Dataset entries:
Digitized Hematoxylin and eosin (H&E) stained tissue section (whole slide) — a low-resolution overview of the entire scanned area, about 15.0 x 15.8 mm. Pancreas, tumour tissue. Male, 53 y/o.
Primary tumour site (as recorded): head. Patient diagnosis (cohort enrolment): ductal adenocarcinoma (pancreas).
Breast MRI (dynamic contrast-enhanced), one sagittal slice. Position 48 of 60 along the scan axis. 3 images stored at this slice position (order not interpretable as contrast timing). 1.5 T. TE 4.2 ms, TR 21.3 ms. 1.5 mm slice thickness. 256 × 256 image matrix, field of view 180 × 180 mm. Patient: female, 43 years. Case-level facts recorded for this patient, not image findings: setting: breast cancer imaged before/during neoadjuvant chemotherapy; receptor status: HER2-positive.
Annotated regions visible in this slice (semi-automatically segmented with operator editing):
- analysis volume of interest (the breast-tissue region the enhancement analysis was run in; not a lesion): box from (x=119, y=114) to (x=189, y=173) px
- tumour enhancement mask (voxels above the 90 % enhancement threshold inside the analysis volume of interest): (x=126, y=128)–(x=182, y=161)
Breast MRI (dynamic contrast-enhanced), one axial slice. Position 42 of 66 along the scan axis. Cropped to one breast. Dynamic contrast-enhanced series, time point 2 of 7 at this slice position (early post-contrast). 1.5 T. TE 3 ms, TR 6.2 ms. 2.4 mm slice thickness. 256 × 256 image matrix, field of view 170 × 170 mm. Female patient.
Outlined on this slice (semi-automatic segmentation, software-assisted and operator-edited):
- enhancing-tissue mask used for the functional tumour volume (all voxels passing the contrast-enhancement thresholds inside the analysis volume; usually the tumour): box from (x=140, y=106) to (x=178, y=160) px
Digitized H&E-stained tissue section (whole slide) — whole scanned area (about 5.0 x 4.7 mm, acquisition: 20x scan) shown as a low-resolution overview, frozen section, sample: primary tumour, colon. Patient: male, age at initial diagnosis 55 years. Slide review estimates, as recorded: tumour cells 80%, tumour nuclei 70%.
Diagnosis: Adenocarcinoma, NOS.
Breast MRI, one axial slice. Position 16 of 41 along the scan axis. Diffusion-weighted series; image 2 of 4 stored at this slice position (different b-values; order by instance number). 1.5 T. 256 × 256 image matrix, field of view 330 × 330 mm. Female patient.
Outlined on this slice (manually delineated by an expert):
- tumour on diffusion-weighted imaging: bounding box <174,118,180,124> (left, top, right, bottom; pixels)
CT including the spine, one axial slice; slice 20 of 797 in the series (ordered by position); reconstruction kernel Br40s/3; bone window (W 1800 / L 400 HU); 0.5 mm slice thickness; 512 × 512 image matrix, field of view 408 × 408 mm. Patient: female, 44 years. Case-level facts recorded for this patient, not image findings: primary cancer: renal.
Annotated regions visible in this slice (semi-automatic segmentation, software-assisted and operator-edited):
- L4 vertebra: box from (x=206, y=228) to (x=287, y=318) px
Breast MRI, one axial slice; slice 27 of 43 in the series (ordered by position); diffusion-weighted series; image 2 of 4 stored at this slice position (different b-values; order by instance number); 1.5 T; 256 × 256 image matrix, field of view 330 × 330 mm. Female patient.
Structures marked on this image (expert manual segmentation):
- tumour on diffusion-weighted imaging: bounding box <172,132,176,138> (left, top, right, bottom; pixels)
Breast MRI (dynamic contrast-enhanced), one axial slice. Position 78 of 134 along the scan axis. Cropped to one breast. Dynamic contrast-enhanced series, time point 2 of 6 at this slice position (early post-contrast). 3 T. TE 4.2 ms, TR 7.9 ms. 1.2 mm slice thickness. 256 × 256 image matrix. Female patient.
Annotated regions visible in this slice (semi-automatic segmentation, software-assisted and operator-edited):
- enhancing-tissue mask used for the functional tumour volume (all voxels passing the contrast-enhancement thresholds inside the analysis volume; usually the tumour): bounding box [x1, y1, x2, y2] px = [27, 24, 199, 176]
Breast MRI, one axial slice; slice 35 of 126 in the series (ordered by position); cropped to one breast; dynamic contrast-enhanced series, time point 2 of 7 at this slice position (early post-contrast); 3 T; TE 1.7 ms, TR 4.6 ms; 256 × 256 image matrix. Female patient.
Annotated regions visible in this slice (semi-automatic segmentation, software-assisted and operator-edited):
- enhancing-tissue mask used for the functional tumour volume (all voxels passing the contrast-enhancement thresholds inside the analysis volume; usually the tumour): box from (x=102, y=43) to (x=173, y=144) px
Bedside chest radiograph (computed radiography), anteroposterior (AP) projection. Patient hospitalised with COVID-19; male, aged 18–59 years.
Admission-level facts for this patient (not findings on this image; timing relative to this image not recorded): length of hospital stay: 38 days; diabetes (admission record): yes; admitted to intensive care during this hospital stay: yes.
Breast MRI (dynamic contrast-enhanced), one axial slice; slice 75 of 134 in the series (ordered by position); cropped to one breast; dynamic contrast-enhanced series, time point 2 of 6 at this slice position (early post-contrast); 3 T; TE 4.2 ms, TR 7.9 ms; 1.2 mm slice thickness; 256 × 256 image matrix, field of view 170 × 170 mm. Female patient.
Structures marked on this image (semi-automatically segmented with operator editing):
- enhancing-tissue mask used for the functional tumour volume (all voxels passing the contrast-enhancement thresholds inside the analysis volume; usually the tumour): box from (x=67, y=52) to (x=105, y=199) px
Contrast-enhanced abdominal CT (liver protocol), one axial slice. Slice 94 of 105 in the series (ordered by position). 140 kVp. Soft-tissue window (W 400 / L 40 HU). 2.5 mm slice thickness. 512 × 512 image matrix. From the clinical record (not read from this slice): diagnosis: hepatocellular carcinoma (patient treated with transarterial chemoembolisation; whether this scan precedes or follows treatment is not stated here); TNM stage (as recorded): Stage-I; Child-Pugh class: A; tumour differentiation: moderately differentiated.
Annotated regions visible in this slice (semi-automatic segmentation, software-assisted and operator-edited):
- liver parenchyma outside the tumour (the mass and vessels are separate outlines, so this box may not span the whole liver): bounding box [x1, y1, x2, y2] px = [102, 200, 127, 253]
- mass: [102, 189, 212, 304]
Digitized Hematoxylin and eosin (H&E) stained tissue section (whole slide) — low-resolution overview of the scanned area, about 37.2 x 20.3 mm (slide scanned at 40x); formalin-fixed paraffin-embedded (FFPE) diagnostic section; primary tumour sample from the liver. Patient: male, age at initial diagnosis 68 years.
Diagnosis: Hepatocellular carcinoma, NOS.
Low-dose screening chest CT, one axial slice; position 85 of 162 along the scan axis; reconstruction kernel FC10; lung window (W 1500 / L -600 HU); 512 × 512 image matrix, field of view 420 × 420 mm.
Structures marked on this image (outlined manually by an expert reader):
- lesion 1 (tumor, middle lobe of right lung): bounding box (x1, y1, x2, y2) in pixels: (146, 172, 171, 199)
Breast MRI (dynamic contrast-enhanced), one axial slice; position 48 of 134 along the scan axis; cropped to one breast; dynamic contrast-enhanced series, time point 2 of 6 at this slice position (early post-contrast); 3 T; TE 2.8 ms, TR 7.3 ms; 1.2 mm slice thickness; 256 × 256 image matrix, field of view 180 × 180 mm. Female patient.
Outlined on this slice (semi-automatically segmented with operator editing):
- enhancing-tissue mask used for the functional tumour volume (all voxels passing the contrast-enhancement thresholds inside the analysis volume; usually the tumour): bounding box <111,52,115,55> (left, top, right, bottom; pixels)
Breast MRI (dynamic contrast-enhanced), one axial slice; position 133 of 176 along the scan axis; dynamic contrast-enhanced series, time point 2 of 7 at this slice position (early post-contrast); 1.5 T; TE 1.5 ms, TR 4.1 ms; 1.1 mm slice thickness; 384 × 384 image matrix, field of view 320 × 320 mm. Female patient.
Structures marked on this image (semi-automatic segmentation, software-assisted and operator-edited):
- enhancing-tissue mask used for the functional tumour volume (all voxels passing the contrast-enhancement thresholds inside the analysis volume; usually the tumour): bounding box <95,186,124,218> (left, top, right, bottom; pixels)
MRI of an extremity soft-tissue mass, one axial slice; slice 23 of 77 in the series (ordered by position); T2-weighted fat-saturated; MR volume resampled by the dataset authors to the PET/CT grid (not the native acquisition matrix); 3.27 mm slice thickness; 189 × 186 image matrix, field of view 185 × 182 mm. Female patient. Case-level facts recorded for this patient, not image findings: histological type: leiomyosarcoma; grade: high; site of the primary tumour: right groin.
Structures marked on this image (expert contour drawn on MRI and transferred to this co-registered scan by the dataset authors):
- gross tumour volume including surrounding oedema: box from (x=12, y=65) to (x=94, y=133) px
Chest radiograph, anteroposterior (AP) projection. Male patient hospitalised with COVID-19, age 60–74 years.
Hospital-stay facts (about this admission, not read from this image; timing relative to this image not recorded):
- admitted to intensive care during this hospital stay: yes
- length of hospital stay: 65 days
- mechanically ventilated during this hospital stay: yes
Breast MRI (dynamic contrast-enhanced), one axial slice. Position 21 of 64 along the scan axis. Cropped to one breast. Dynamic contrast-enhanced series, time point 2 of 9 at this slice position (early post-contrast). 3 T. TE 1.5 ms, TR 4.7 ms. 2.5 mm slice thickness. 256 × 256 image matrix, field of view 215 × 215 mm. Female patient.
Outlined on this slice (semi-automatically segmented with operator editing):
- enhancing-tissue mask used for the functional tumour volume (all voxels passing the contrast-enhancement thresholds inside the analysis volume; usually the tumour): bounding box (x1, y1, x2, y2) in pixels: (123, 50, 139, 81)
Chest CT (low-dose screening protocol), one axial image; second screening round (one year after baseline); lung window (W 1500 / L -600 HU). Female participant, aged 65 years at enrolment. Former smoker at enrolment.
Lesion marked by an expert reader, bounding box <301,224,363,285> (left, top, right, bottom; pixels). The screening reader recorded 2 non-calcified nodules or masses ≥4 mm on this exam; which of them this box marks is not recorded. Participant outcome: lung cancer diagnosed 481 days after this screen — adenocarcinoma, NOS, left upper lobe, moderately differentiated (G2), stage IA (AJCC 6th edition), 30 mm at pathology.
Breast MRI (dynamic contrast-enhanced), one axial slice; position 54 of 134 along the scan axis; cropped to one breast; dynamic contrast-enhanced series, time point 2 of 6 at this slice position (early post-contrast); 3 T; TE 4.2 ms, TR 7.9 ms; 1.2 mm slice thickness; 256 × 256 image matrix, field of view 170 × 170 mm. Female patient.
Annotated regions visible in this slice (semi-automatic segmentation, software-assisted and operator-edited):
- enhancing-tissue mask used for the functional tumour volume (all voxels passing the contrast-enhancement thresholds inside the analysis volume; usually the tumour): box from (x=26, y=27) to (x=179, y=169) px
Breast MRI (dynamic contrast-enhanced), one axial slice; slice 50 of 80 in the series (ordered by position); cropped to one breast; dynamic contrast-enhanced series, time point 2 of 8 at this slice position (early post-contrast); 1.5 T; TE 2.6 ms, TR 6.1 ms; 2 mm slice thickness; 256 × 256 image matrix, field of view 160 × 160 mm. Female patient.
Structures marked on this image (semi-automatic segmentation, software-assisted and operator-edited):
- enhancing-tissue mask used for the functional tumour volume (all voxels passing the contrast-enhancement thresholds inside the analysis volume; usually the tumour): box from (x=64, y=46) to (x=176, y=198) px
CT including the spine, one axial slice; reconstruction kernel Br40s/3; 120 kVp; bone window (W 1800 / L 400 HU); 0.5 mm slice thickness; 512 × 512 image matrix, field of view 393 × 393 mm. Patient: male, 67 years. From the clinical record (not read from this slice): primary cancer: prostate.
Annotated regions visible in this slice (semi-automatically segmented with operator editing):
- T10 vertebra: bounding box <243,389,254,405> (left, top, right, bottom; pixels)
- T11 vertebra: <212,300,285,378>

Your instructions -> Looking at the records above, return exactly the lines from the line with "Structures marked on this image (expert contour" to the line with "Chest radiograph, anteroposterior", both ends included.

Task answer ->
Structures marked on this image (expert contour drawn on MRI and transferred to this co-registered scan by the dataset authors):
- gross tumour volume including surrounding oedema: box from (x=12, y=65) to (x=94, y=133) px
Chest radiograph, anteroposterior (AP) projection. Male patient hospitalised with COVID-19, age 60–74 years.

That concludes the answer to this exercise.